San Francisco – Faz dez dias que estou em San Francisco e tenho a nítida (e pretensiosa) ideia de que sempre morei aqui. A cidade é pequena (embora alta). Deve ser mais ou menos do tamanho dos Jardins, em São Paulo, com uma população de 750 mil habitantes. Mas, em cada canto, a gente vai vendo e sentindo um pouco do nosso passado. É a música que foi feita aqui, os livros escritos aqui e, principalmente, os filmes rodados nestas limpas e onduladas ruas.
Quem é, da minha geração, que nunca viu um bondinho (cable cars) num filme emocionante, com os manobristas gritando heeeeere we go ou hold on tight for the curve? Os cabbe cars são o único patrimônio tombado pelo Estado que são móveis.
Talvez Mark Twain, que veio para cá na época do velho oeste procurar ouro, tenha sido o primeiro a escrever sobre a cidade. Depois, já no começo do século, registrou o terremoto de 1906 em detalhes no seu Roughing It. Dando um pulo no tempo, podemos chegar ao Falcão Maltês, de Dashiell Hammett, que depois viraria filme do John Huston, com Humphrey Bogart. E se você vai jantar no John Grill, tá lá a mesa onde Sam Spade, o detetive, comeu um filé acebolado atrás de uma pista falsa. Mas esteve lá. Jack London descreveu a sua infância em Oakland. Depois veio Jack Kerouac (hoje nome de rua) com o seu On the road. Mais recentemente, Pynchon mostrando a sua geração em 60. Por onde você anda, vai vendo estes textos no seu passado.

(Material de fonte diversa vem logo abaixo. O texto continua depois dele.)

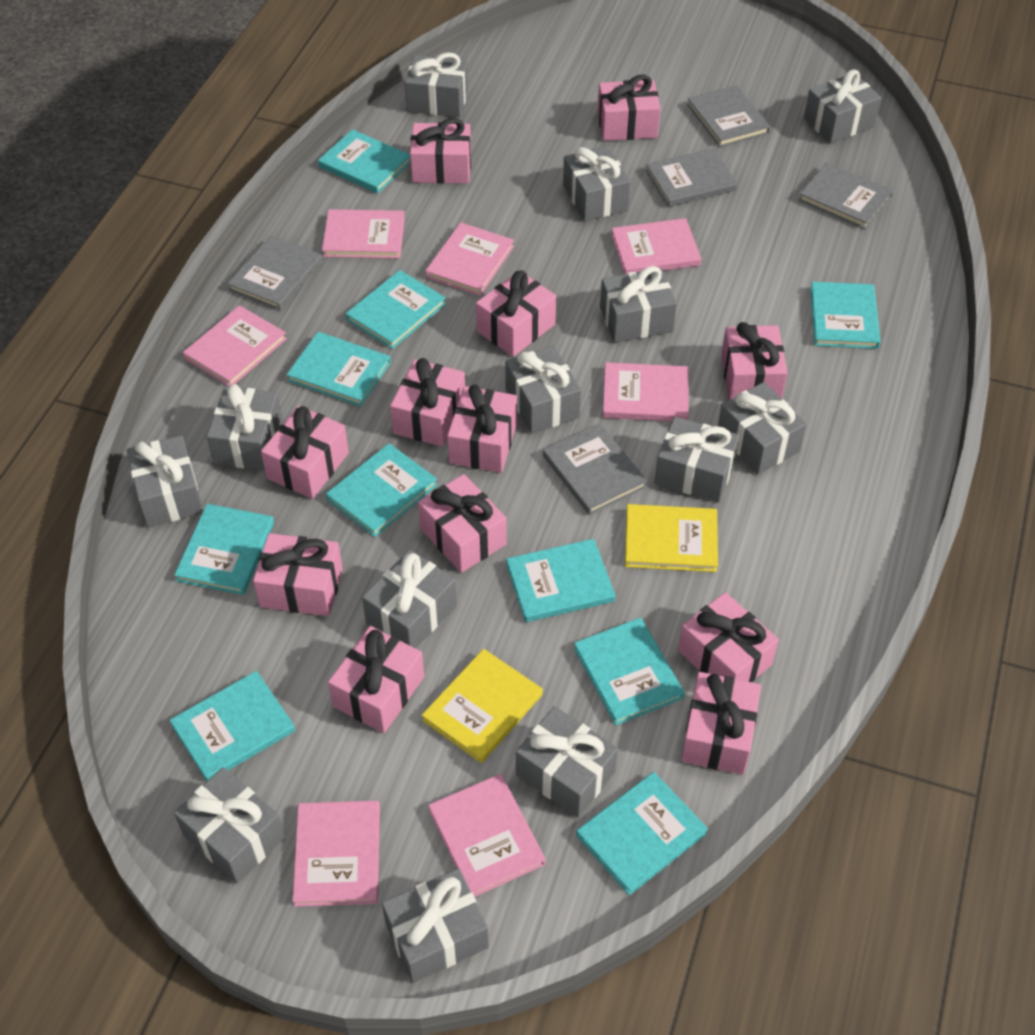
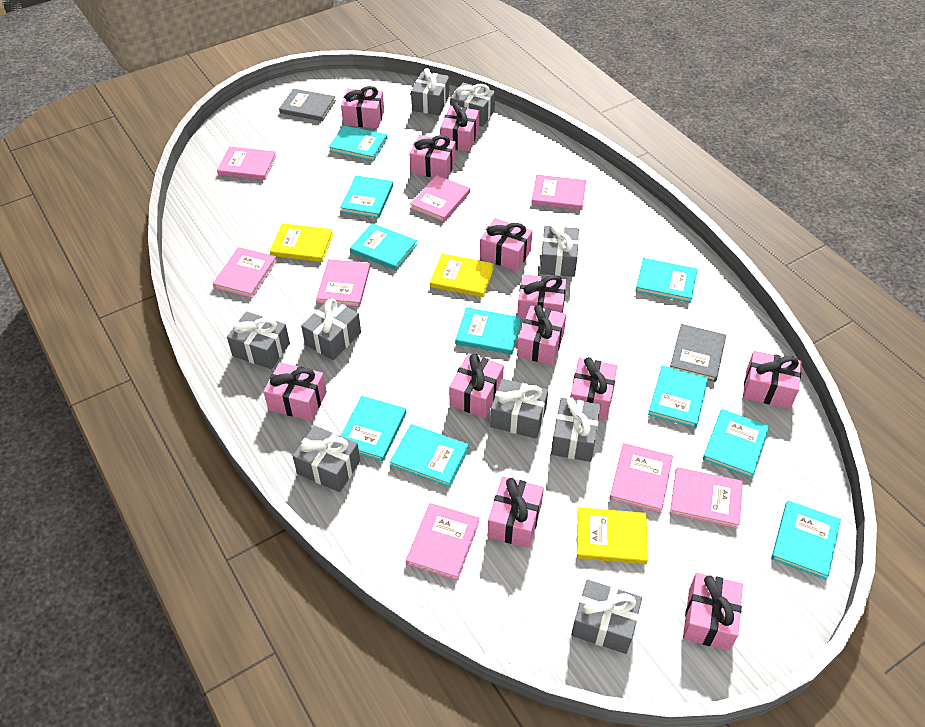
grey book: 5 -> 2
grey gift: 13 -> 9
pink book: 7 -> 8
yellow book: 2 -> 3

E os filmes? Quantos e quantos filmes não foram rodados no presídio de Alcatraz, uma ilha no meio da baía? Quantas tentativas de fuga? Os Pássaros, por exemplo, de Hitchcock, foi filmado na costa norte. Mas nada como Bullit, aquele filme de perseguição de carros pelas ruas da cidade. Os carros voavam nas subidas e descidas das ruas por onde agora eu passeio. Mas atravesso com cuidado. Como se aquelas perseguições nunca acabassem. Em cada esquina você se lembra de um filme. Parece que a porta da casa vai se abrir e algum ator ou atriz de Hollywood vai sair e te convidar para um café. Ou então o Santana e sua banda, que também surgiram aqui, vão dar um sustenido no seu ouvido. Ainda se ouve nas rádios daqui o sucesso de Tony Bennett I left my heart in San Francisco. E lá se vão 25 anos.
Mas quem entortou mesmo a cidade foi a Janis Joplin. Tá certo que nasceu no Texas, mas foi aqui que ela viajou pra valer até a morte com overdose de cocaína. Quem viu Rose, o filme sobre a vida dela, deve estar com as ruas da cidade na cabeça.
San Francisco também é a terra do William Randolph Hearst, o grande magnata das comunicações, que teria inspirado Orson Welles a fazer o mais antológico dos filmes de todos os tempos: Cidadão Kane. Mas se Orson dominava o pedaço nos anos 40, quem domina o espaço hoje é o Coppola, que tem uma casa cinematográfica logo ali, depois da Golden Gate, em Salsalito. Não nos esqueçamos que a filha de Hearst, a Patrícia, virou terrorista de assaltar banco e tudo o mais. Fizeram um filme sobre isso. Aliás, onde anda Patrícia Hearst? Ainda não cruzei com ela na rua.
E Joe DiMaggio, aqui mais conhecido como um dos melhores jogadores de beisebol de todos os tempos? Mas, para nós, adolescentes dos anos 60, um mito muito maior: transava com a Marilyn Monroe.
E quem ainda anda pelo pedaço é o Jerry Garcia, guitarrista, vocalista e líder da banda psicodélica Grateful Dead.
Aqui aconteceu a grande corrida do ouro a partir de 1848, aqui surgiu a guerra que separaria a Califórnia do México, aqui aconteceu o movimento beatnik, aqui surgiram os hippies, aqui fica Twin Peaks, que deu aquela série.
Só aqui poderiam acontecer tantas coisas. Cultura que a gente já tinha na nossa memória. A cidade é doida, louca, elegante, hospitaleira, calma, rica, excitante. Afinal, o primeiro nome de San Francisco foi Yerba Buena. Não podia dar noutra coisa.
Meu Deus, como nós, brasileiros, somos americanos! Será que valeu a pena? Quem sabe a gente se torne, aqui, sem pânico, campeões mundiais de futebol? Já é alguma coisa. Um pequeno troco.
P.S.: além da memória, abusei um pouco do Frommer’s.